Artifacts of the Cape's call to sea
HYANNIS - Looking out the windows of the Cape Cod Maritime Museum at the boats bobbing in Hyannis Harbor, it's easy to think that the Cape is all about the sea. But the museum tells quite another tale. The first Europeans to settle the area were land-lubber farmers "who detested the sea and stayed well away from it," as a wall placard explains.
Founded in 2004, the little museum sits on a stretch of the harbor between the Hy-Line and Steamship Authority docks. The two main exhibitions this season complement each other in a powerful way. The marine archeological display of the remains of the 40-foot-long Sparrow-Hawk, on loan from Plymouth's Pilgrim Hall Museum, demonstrates how shockingly small some of the vessels were that brought settlers to the New World.
The Sparrow-Hawk sailed from England bound for Virginia in 1626 but foundered off Orleans in a winter gale.
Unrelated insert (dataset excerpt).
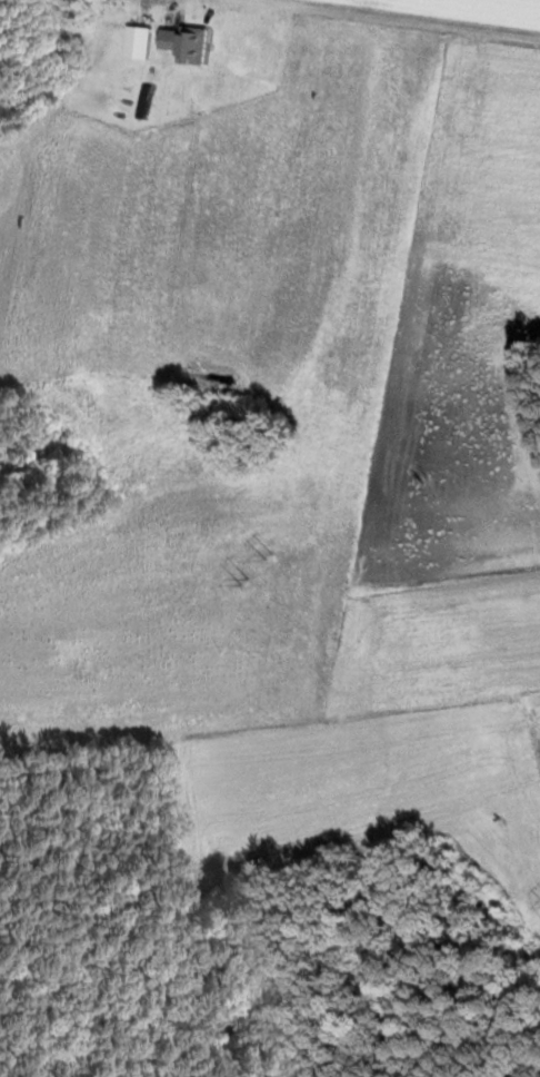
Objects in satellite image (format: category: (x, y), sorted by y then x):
road: (387, 18)
power tower: (271, 557)
power tower: (247, 579)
An 1862 storm exposed the timbers, long-buried in the mud and sand of Old Ship Harbor, and they were recovered and reassembled. Only the keel and timbers from below the waterline survive, yet this ghost of a ship is a poignant touchstone of the incredible bravery (or foolhardiness) of European settlers of nearly four centuries past. Few ships as large as the Mayflower brought colonists to these shores; most of the vessels were cramped little boats like the Sparrow-Hawk. Walking around the exhibit, one appreciates why Europeans who had survived an Atlantic passage in such a vessel were in no hurry to go back to sea.
But Cape Codders eventually changed their minds, as shown in "Transformations: From Farmer to Seafarer; Cape Cod in the 17th and 18th Centuries." The exhibition opens with depictions of Wampanoag aquaculture and weir-fishing. The original peoples of Cape Cod "had a 7,000-year record of being incredible stewards of the environment," says Mark Wilkins, museum director and curator. "Until recently, historians glossed over that, so we've tried to let [Native Americans] tell their story as much as possible in their own words." In fact, Wilkins hopes to install a fish weir at the harbor's edge next summer to demonstrate the ingenuity of traditional ways.
While the Europeans were happy to adopt some of the Native American farming practices (growing corn and pumpkins, for example), they kept to their English ways as dairymen. The first Europeans to venture onto the Cape were attracted by the rich hay that they could harvest from the salt marshes to feed their cattle. A few carefully chosen artifacts - a sickle, a 17th-century matchlock musket, a stoneware whiskey jug - enliven the wall texts that relate early Colonial life. Corn whiskey was an everyday essential, for example. "It helped comfort the settlers during hard times and was enjoyed at the end of a rough day," the text explains.
But whales ultimately drew Cape Codders back to the sea. Early settlers exploited dead whales that washed up on their beaches, stripping the carcasses and rendering the blubber for oil, which turned a quick profit. The exhibition sketches this history with artifacts, models, and art, often drawing parallels between European and Native American approaches to such tasks as boatbuilding. It doesn't take a history text to explain which culture came to dominate, and the chronology inevitably leads to the development of bay whaling in cedar clinker rowboats, and to the larger ships equipped for deepwater whaling. As the "Transformation" exhibition makes clear, by the 1750s Cape Codders had returned to the sea they had shunned.